The ensemble consists of three neural networks:
- Amazon Rekognition content moderation service;
- A neural network specified for detecting temporal classes such as sexual actions, which utilizes a fine-tuned customized X-CLIP;
- An image recognition neural network designed to identify inappropriate frames, utilizing the vision transformer ViT-G/14 OpenCLIP and NSFW objects image detector.
Such a three-model ensemble provides us with several advantages over using a single model. Each of the three models has specific flaws, while using them altogether we do cross-checking and ensure that nothing is missed - in all possible types of “bad” instances, including actions, objects, and wrong words.
Next, we used a fine-tuned diffusion neural network based on the CLIP ViT-L/14 text encoder and MOVQ image decoder that could effectively and realistically dress these characters. We needed to deliver a system that places clothes correctly on the characters without creating unwanted content or mistakes like problems with eyes or hands (see Picture 1 below). This was challenging because natural language can be unclear, and image quality is difficult to measure accurately.
To evaluate the system’s performance, we used detection models. If the models recognized the generated picture with a high level of certainty, the generated content was correct, while its failure signified errors in the generated content.
Picture 1 - Example of poor generation results
Lastly, because the objects in the video always move, our AI system had to track the characters in real-time and adjust the placement of clothes accordingly. To solve this, we included neighboring frames with text “commands” embedded as the input to the diffusion model to capture all movements in the scene.
The project is challenging but feasible, and the team is now working on it to provide an effective AI solution for the client. This will allow the client to offer a better viewing experience for their audience and reduce manual work on capturing explicit content.

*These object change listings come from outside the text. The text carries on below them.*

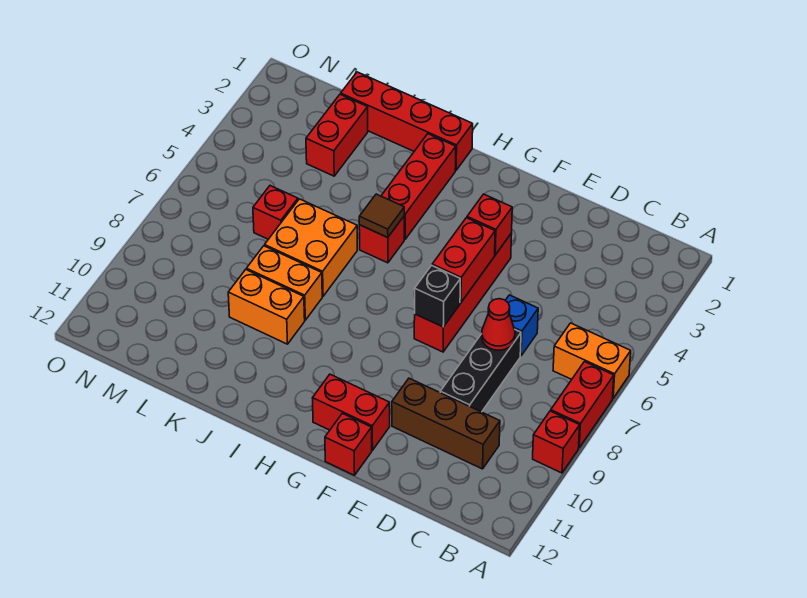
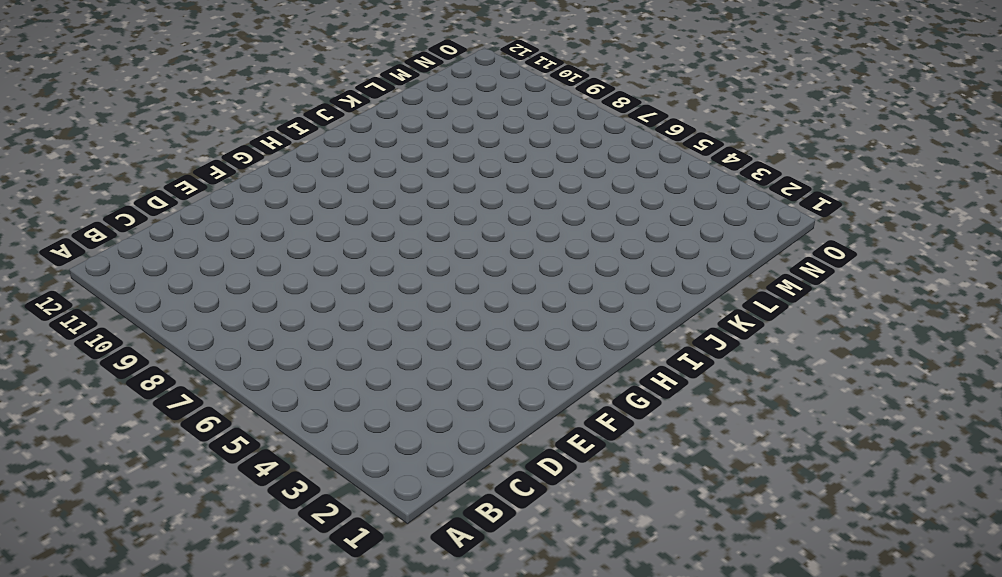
none -> orange brick A6:B6 level 1
none -> red brick A7:A8 level 1
none -> red brick A9 level 1

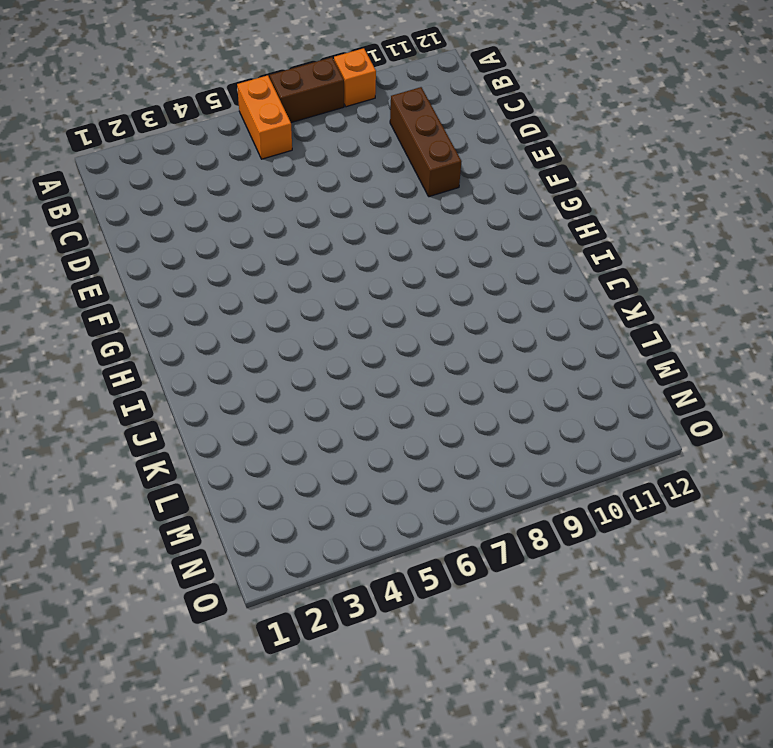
brown brick A7:A8 level 1 -> red brick A7:A8 level 1
orange brick A9 level 1 -> red brick A9 level 1
none -> blue brick D6 level 1
none -> black brick D7:D9 level 1
none -> red brick F4:F7 level 1

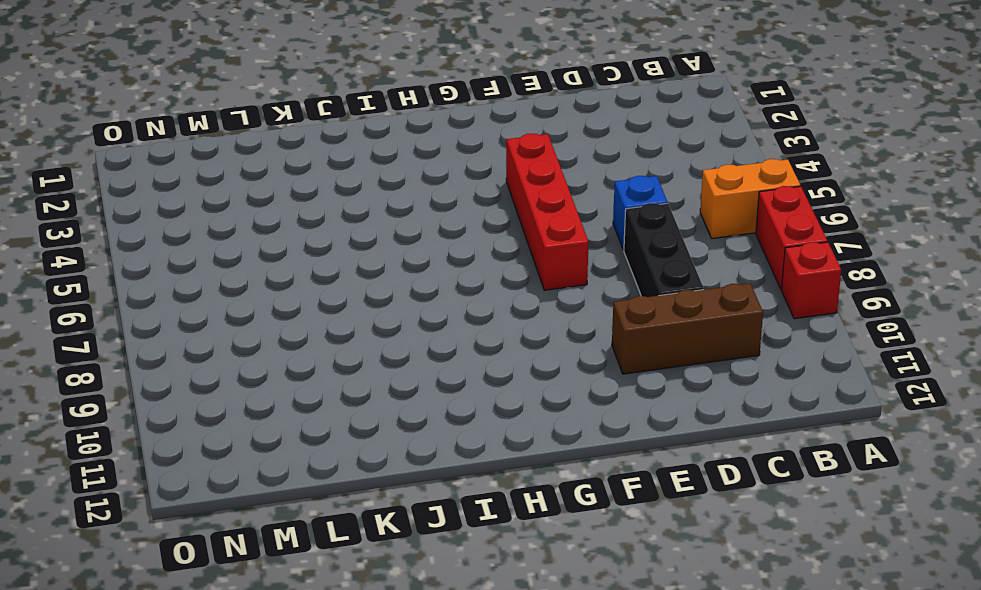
none -> red brick F11:G11 level 1
none -> red brick F12 level 1
none -> red brick I1:L1 level 1

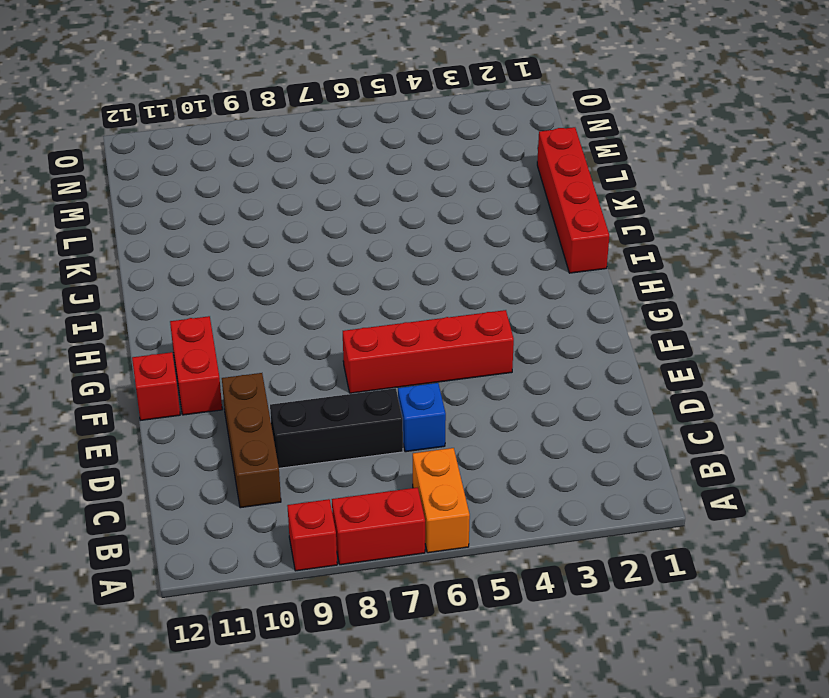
none -> red brick I2:I4 level 1
none -> red brick I5 level 1
none -> orange brick J6:K7 level 1

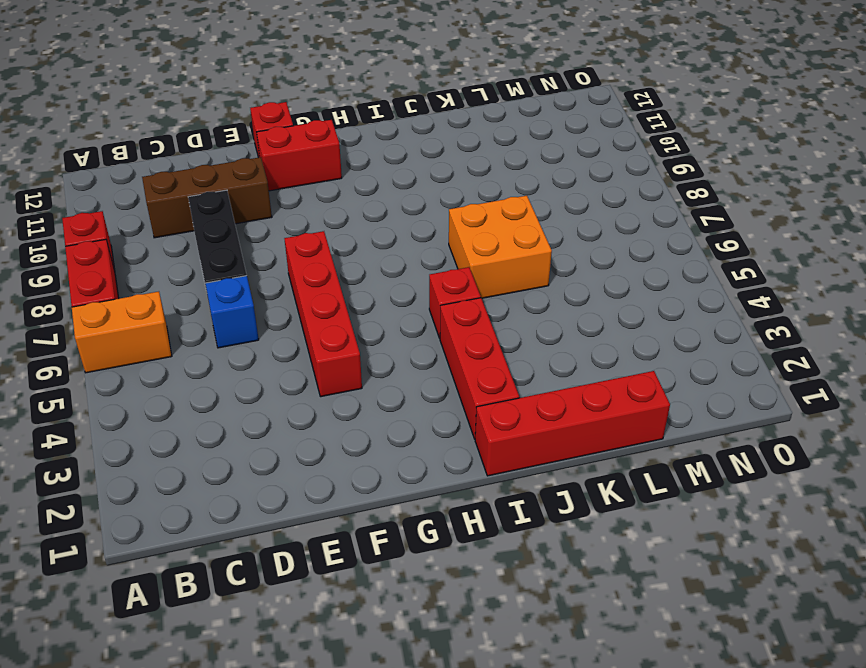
none -> orange brick J8:K8 level 1
none -> orange brick J9:K9 level 1
none -> red brick L2:L3 level 1

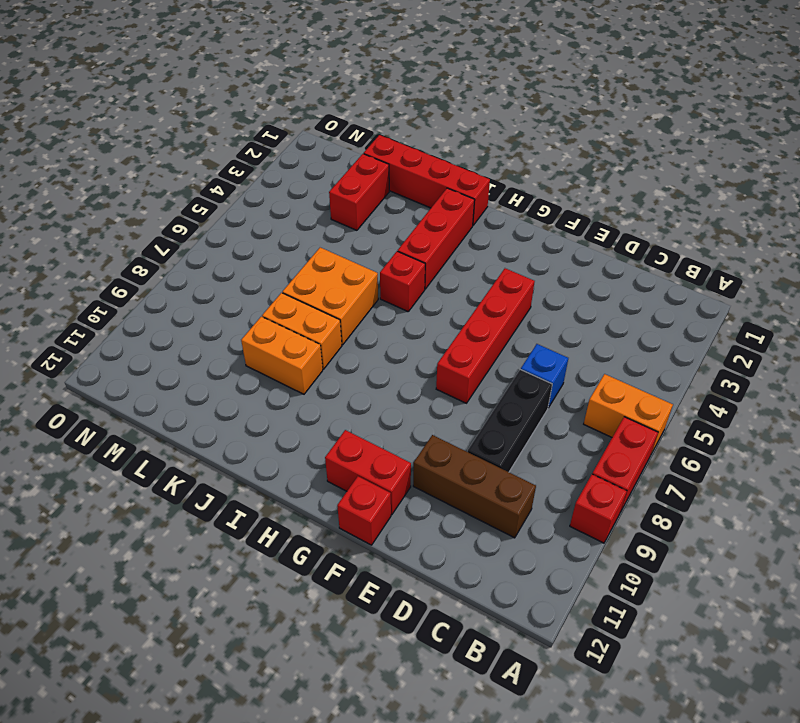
none -> red brick L6 level 1
none -> red cone D7 level 2
none -> red brick F4 level 2

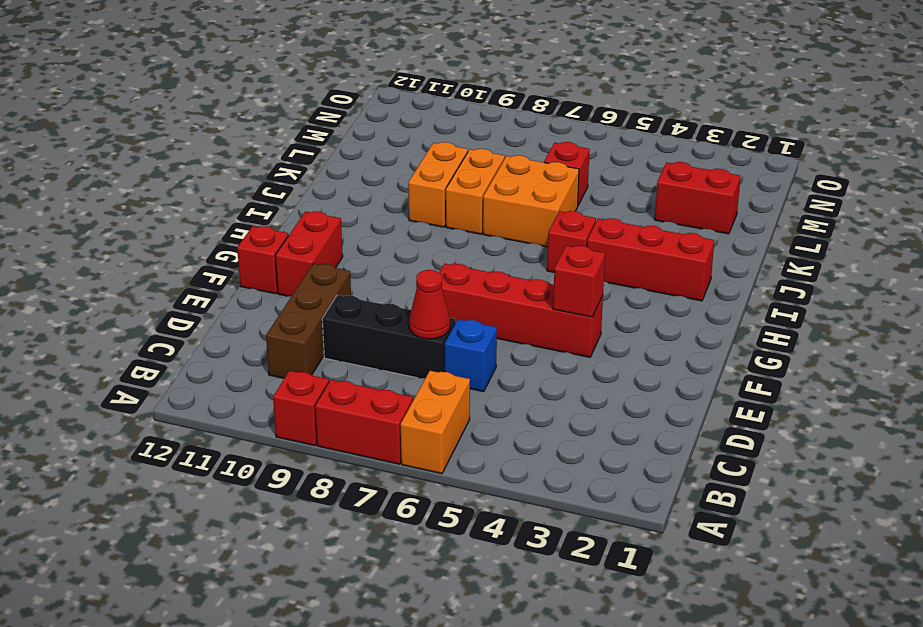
none -> red brick I1:L1 level 1
none -> red brick F5:F6 level 2
none -> black brick F7 level 2

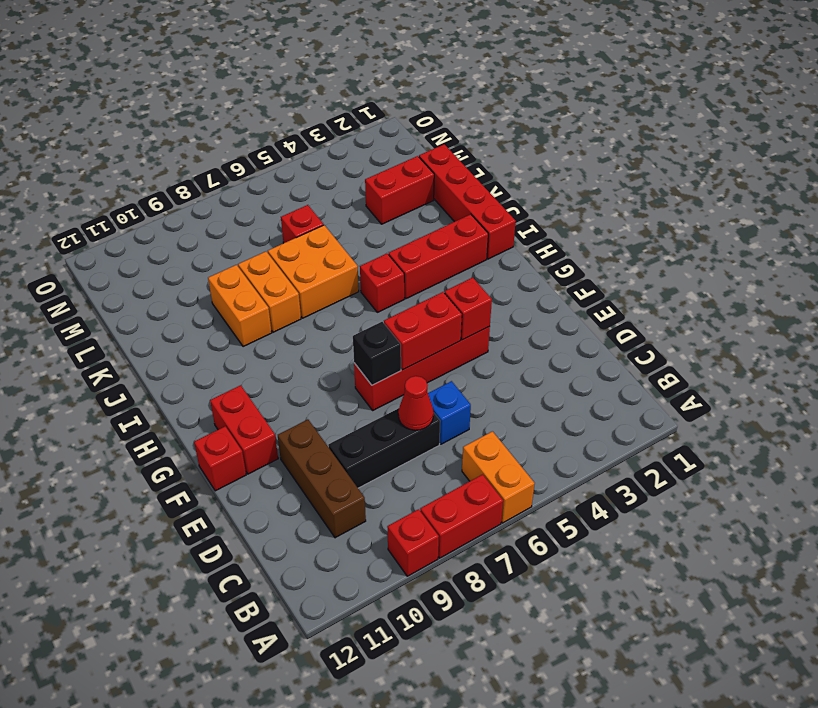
none -> brown tile I5 level 2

You can see some examples of the system work below (Picture 2, Picture 3):
Picture 2 - Original image
Picture 3 - Example of successful generation
Arkadiy S., Data Scientist at Inventale
The above is just one example of the many possibilities that generative AI can offer businesses. It can create novel images, make product descriptions, compose pieces of music, give us efficient virtual assistants, provide new medicines, and much more. It is an exciting field with endless potential, and the outputs can be fantastic.
However, working with generative does require skills, experience, and curious minds to overcome difficulties. And there are still a number of challenges:
- If we continue speaking about Video Inpainting, we should say that it is very difficult from the computational perspective, so it is either very expensive or time-consuming - you choose;
- It is always “human-in-the-loop”, involving a specialist monitoring the system and dealing with its errors and mistakes. And do not forget that humans make mistakes themselves too;
- There is a phenomenon of so-called “Bias in AI” when the system output can be prejudiced due to erroneous assumptions;
- While with common software code, one can always find and correct errors, with neural networks, it is not evident why they have generated this or that result (Explainable AI (XAI) problem). Finding the answers requires time, and one has to look for similar data and go through the generating process to replicate the same result in the attempts to understand why and how.
You see that being so powerful, Generative AI at the same time is more challenging to apply than it may seem. As for Inventale, we continue to explore its capabilities in our current projects and will be coming up with new interesting stories soon!